When we found ourselves once again in the streets of the city, we lamented over the heavy rain, and indeed before leaving the hill, much as we were indebted to the accident of the rain for the peculiar grandeur and affecting wildness of those objects we saw, we could not but regret that the Firth of Forth was entirely hidden from us, and all distant objects, and we strained our eyes till they ached, vainly trying to pierce through the thick mist. We walked industriously through the streets, street after street, and, in spite of wet and dirt, were exceedingly delighted. The old town, with its irregular houses, stage above stage, seen as we saw it, in the obscurity of a rainy day, hardly resembles the work of men, it is more like a piling up of rocks, and I cannot attempt to describe what we saw so imperfectly, but must say that, high as my expectations had been raised, the city of Edinburgh far surpassed all expectation. Gladly would we have stayed another day, but could not afford more time, and our notions of the weather of Scotland were so dismal, notwithstanding we ourselves had been so much favoured, that we had no hope of its mending. So at about six o'clock in the evening we departed, intending to sleep at an inn in the village of Roslin, about five miles from Edinburgh. The rain continued till we were almost at Roslin; but then it was quite dark, so we did not see the Castle that night.

_Saturday, September 17th._--The morning very fine. We rose early and walked through the glen of Roslin, past Hawthornden, and considerably further, to the house of Mr. Walter Scott at Lasswade. Roslin Castle stands upon a woody bank above a stream, the North Esk, too large, I think, to be called a brook, yet an inconsiderable river. We looked down upon the ruin from higher ground. Near it stands the Chapel, a most elegant building, a ruin, though the walls and roof are entire. I never passed through a more delicious dell than the glen of Roslin, though the water of the stream is dingy and muddy. The banks are rocky on each side, and hung with pine wood. About a mile from the Castle, on the contrary side of the water, upon the edge of a very steep bank, stands Hawthornden, the house of Drummond the poet, whither Ben Jonson came on foot from London to visit his friend. We did hear to whom the house at present belongs, and some other particulars, but I have a very indistinct recollection of what was told us, except that many old trees had been lately cut down. After Hawthornden the glen widens, ceases to be rocky, and spreads out into a rich vale, scattered over with gentlemen's seats.
........
**Set exercise 1:**
Answer these questions using the travel journal excerpt.
(a) At about what time did the travelers leave Edinburgh?
(b) Which river does Roslin Castle stand above?
(c) Whose house was Hawthornden?
**Set exercise 2:**
For each statement, decide whether the travel journal excerpt supports it. Answer yes or no, and quote the words from the excerpt that settle it.
(a) The Firth of Forth could be seen from the hill.
(b) The stream in the glen of Roslin runs clear.
(c) Ben Jonson walked from London to Hawthornden.

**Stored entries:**
........
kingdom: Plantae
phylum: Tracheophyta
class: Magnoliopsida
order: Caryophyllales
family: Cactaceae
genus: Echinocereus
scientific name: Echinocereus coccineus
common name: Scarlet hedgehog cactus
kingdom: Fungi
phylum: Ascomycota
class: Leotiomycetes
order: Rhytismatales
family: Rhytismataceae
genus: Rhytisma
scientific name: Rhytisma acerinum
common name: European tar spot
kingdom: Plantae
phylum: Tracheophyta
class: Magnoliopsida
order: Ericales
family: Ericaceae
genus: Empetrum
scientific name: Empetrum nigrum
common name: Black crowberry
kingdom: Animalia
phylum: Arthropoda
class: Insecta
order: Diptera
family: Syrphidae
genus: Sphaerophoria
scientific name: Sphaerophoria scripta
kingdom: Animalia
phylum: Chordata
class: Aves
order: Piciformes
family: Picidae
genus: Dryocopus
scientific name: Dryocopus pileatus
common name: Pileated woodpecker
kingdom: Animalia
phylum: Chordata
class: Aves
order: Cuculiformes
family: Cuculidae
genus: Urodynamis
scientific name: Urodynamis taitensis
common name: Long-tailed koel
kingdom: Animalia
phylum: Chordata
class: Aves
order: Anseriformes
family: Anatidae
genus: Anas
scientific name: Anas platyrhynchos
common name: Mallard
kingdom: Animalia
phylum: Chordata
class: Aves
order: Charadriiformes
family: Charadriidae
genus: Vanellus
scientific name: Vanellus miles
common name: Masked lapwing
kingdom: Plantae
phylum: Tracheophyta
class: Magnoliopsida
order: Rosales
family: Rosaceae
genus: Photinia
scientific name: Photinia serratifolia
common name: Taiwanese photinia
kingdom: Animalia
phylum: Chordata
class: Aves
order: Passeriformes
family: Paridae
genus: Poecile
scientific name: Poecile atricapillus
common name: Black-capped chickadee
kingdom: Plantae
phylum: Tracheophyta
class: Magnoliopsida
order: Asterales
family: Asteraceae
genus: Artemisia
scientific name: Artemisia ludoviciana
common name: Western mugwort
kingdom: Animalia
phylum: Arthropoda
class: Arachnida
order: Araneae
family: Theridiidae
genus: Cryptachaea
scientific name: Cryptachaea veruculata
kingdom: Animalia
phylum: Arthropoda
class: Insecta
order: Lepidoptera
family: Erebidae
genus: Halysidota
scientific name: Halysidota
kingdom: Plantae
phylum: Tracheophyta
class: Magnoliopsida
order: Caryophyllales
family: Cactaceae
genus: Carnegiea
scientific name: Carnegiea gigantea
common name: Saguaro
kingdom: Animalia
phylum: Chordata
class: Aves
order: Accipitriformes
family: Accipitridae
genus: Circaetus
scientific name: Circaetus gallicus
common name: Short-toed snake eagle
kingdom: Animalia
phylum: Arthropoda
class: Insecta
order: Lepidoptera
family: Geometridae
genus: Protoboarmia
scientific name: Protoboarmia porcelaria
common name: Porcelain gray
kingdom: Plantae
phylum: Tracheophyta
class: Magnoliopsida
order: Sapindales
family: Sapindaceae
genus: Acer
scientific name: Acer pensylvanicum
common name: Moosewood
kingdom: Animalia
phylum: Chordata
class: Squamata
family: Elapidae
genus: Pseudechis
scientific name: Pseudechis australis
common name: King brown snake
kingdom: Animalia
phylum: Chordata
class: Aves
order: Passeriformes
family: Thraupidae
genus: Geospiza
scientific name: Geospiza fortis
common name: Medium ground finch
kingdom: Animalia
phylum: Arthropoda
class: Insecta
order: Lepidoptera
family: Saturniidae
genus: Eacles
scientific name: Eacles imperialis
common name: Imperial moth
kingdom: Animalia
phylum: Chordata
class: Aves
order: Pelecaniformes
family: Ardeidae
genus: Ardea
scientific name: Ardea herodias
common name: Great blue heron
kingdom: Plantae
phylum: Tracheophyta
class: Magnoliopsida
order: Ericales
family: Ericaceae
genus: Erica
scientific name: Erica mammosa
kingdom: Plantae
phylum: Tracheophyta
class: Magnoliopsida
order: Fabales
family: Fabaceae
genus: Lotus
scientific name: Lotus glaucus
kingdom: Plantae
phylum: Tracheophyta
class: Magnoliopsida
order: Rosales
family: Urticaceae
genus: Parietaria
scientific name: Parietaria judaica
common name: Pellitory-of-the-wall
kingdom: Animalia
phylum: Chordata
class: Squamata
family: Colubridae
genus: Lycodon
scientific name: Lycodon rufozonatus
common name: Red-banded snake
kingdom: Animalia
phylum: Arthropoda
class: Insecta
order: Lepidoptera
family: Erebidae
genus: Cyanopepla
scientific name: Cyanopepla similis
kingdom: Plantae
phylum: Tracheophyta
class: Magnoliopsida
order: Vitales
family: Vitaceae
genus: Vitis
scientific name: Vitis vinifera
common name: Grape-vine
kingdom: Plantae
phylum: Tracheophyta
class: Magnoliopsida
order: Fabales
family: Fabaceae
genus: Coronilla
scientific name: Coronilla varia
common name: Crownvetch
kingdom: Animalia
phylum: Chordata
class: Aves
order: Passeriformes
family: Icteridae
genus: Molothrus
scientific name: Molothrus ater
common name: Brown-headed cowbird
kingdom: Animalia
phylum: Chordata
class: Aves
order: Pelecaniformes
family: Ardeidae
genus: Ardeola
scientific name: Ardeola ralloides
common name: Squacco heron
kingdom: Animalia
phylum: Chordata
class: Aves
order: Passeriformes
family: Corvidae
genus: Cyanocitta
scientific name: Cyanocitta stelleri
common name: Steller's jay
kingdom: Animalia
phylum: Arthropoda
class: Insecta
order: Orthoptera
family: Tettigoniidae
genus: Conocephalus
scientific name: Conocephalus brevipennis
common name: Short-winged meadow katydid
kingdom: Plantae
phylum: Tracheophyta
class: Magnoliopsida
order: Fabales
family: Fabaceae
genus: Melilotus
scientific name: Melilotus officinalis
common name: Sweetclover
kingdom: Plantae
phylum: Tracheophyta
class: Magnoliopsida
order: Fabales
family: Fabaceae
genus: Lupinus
........
**Complete output 1:**
(a) At about six o'clock in the evening.
(b) The North Esk.
(c) It was the house of Drummond the poet.

**Complete output 2:**
(a) No: "we could not but regret that the Firth of Forth was entirely hidden from us"
(b) No: "though the water of the stream is dingy and muddy"
(c) Yes: "whither Ben Jonson came on foot from London to visit his friend"